Table II-A.  Pharmacokinetic parameters of beauvericin after oral administration to rats (n = 5; mean±S.D.).

	Beauvericin			Beauvericin co-administered with ketoconazole (0.5 mg/kg)
Parameters	0.5 mg/kg	1.0 mg/kg	2.0 mg/kg	0.5 mg/kg
Cmax (mg·L^− 1)	3.4 ± 0.4	5.4 ± 0.8	13.9 ± 4.9	3.8 ± 0.4
Tmax (h)	4.1 ± 2.8	4.3 ± 0.8	5.4 ± 1.3	3.4 ± 0.9
MRT0 − t (h)	6.6 ± 1.9	9.2 ± 0.5	7.0 ± 0.9	6.3 ± 0.7
MRT0 − ∞(h)	7.5 ± 2.7	13.2 ± 2.4	7.4 ± 0.9	7.9 ± 2.5
CLtot (mL/min/kg)	0.29 ± 0.06	0.21 ± 0.04	0.32 ± 0.09	0.25 ± 0.06
AUC0 − t (h·mg·L^− 1)	28 ± 3	64 ± 15	101 ± 34	31 ± 6
AUC0 − ∞(h·mg·L^− 1)	29 ± 3	80 ± 21	103 ± 35	33 ± 12
t1/2 (h)	2.9 ± 1.0	3.6 ± 1.1	3.0 ± 0.7	3.4 ± 1.7

Table II-B.  Pharmacokinetic parameters of ketoconazole after oral administration to rats (n = 5; mean±S.D.).

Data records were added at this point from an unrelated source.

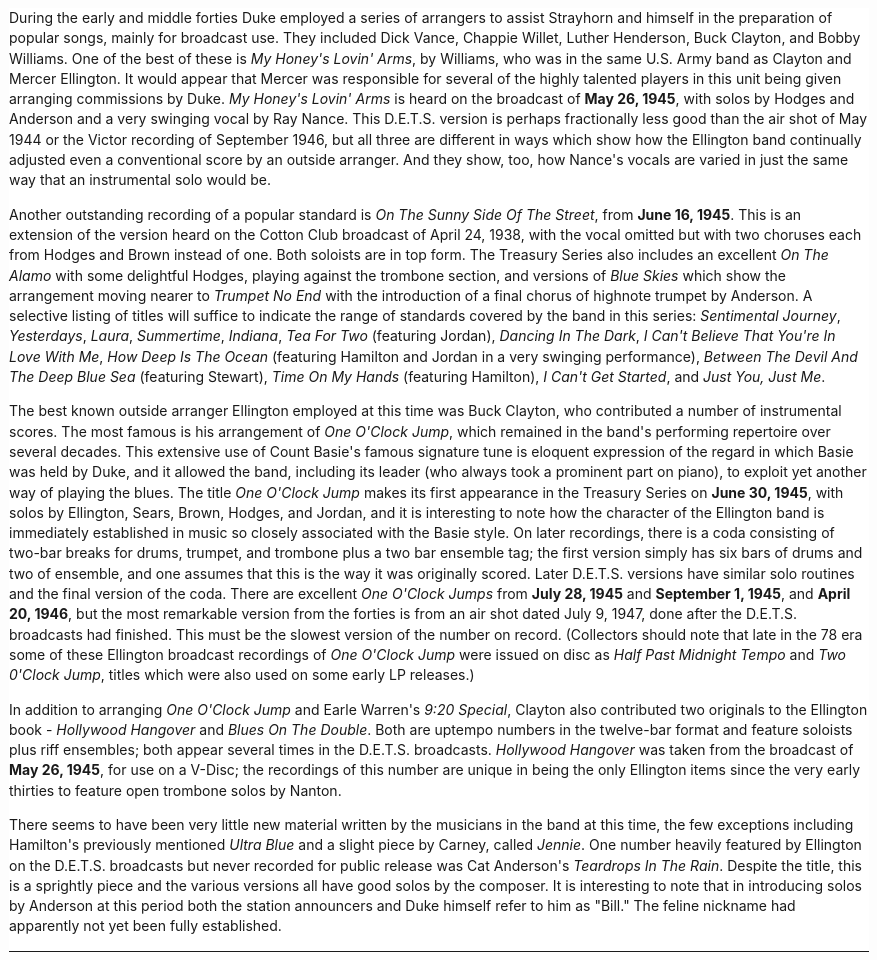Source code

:During the early and middle forties Duke employed a series of arrangers to assist Strayhorn and himself in the preparation of popular songs, mainly for broadcast use. They included Dick Vance, Chappie Willet, Luther Henderson, Buck Clayton, and Bobby Williams. One of the best of these is *My Honey's Lovin' Arms*, by Williams, who was in the same U.S. Army band as Clayton and Mercer Ellington. It would appear that Mercer was responsible for several of the highly talented players in this unit being given arranging commissions by Duke. *My Honey's Lovin' Arms* is heard on the broadcast of **May 26, 1945**, with solos by Hodges and Anderson and a very swinging vocal by Ray Nance. This D.E.T.S. version is perhaps fractionally less good than the air shot of May 1944 or the Victor recording of September 1946, but all three are different in ways which show how the Ellington band continually adjusted even a conventional score by an outside arranger. And they show, too, how Nance's vocals are varied in just the same way that an instrumental solo would be.

Another outstanding recording of a popular standard is *On The Sunny Side Of The Street*, from **June 16, 1945**. This is an extension of the version heard on the Cotton Club broadcast of April 24, 1938, with the vocal omitted but with two choruses each from Hodges and Brown instead of one. Both soloists are in top form. The Treasury Series also includes an excellent *On The Alamo* with some delightful Hodges, playing against the trombone section, and versions of *Blue Skies* which show the arrangement moving nearer to *Trumpet No End* with the introduction of a final chorus of highnote trumpet by Anderson. A selective listing of titles will suffice to indicate the range of standards covered by the band in this series: *Sentimental Journey*, *Yesterdays*, *Laura*, *Summertime*, *Indiana*, *Tea For Two* (featuring Jordan), *Dancing In The Dark*, *I Can't Believe That You're In Love With Me*, *How Deep Is The Ocean* (featuring Hamilton and Jordan in a very swinging performance), *Between The Devil And The Deep Blue Sea* (featuring Stewart), *Time On My Hands* (featuring Hamilton), *I Can't Get Started*, and *Just You, Just Me*.

The best known outside arranger Ellington employed at this time was Buck Clayton, who contributed a number of instrumental scores. The most famous is his arrangement of *One O'Clock Jump*, which remained in the band's performing repertoire over several decades. This extensive use of Count Basie's famous signature tune is eloquent expression of the regard in which Basie was held by Duke, and it allowed the band, including its leader (who always took a prominent part on piano), to exploit yet another way of playing the blues. The title *One O'Clock Jump* makes its first appearance in the Treasury Series on **June 30, 1945**, with solos by Ellington, Sears, Brown, Hodges, and Jordan, and it is interesting to note how the character of the Ellington band is immediately established in music so closely associated with the Basie style. On later recordings, there is a coda consisting of two-bar breaks for drums, trumpet, and trombone plus a two bar ensemble tag; the first version simply has six bars of drums and two of ensemble, and one assumes that this is the way it was originally scored. Later D.E.T.S. versions have similar solo routines and the final version of the coda. There are excellent *One O'Clock Jumps* from **July 28, 1945** and **September 1, 1945**, and **April 20, 1946**, but the most remarkable version from the forties is from an air shot dated July 9, 1947, done after the D.E.T.S. broadcasts had finished. This must be the slowest version of the number on record. (Collectors should note that late in the 78 era some of these Ellington broadcast recordings of *One O'Clock Jump* were issued on disc as *Half Past Midnight Tempo* and *Two 0'Clock Jump*, titles which were also used on some early LP releases.)

In addition to arranging *One O'Clock Jump* and Earle Warren's *9:20 Special*, Clayton also contributed two originals to the Ellington book - *Hollywood Hangover* and *Blues On The Double*. Both are uptempo numbers in the twelve-bar format and feature soloists plus riff ensembles; both appear several times in the D.E.T.S. broadcasts. *Hollywood Hangover* was taken from the broadcast of **May 26, 1945**, for use on a V-Disc; the recordings of this number are unique in being the only Ellington items since the very early thirties to feature open trombone solos by Nanton.

There seems to have been very little new material written by the musicians in the band at this time, the few exceptions including Hamilton's previously mentioned *Ultra Blue* and a slight piece by Carney, called *Jennie*. One number heavily featured by Ellington on the D.E.T.S. broadcasts but never recorded for public release was Cat Anderson's *Teardrops In The Rain*. Despite the title, this is a sprightly piece and the various versions all have good solos by the composer. It is interesting to note that in introducing solos by Anderson at this period both the station announcers and Duke himself refer to him as "Bill." The feline nickname had apparently not yet been fully established.

---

	Ketoconazole	Ketoconazole co-administered with Beauvericin (0.5 mg/kg)
Parameters	0.5 mg/kg	0.5 mg/kg
Cmax (mg·L^− 1)	70 ± 16	122 ± 35
Tmax (h)	1.9 ± 0.6	1.1 ± 0.4
MRT0 − t (h)	2.4 ± 0.1	2.0 ± 0.1
MRT0 − ∞(h)	2.6 ± 0.2	2.1 ± 0.1
CLtot (mL/min/kg)	0.04 ± 0.01	0.03 ± 0.01
AUC0 − t (h·mg·L^− 1)	220 ± 34	309 ± 79
AUC0 − ∞(h·mg·L^− 1)	229 ± 34	313 ± 77
t1/2 (h)	0.97 ± 0.05	0.94 ± 0.20

Data are expressed as the mean ± S.D. C_max (mg·L^{− 1}), maximum plasma concentration; T_max (h), time to reach maximum plasma concentration; MRT_{0 − t} (h), mean residence time from zero up to a definite time; MRT_{0 − ∞}(h), mean residence time from zero up to a infinite time; CL_tot (mL/min/kg), tota1 body clearance; AUC_{0 − t} (h·mg·L^{− 1}), area under the concentration–time curve from zero up to a definite time; AUC_{0 − ∞} (h·mg·L^{− 1}), area under the concentration–time curve from zero up to a infinite time; t_1/2(h), half-time of elimination phase.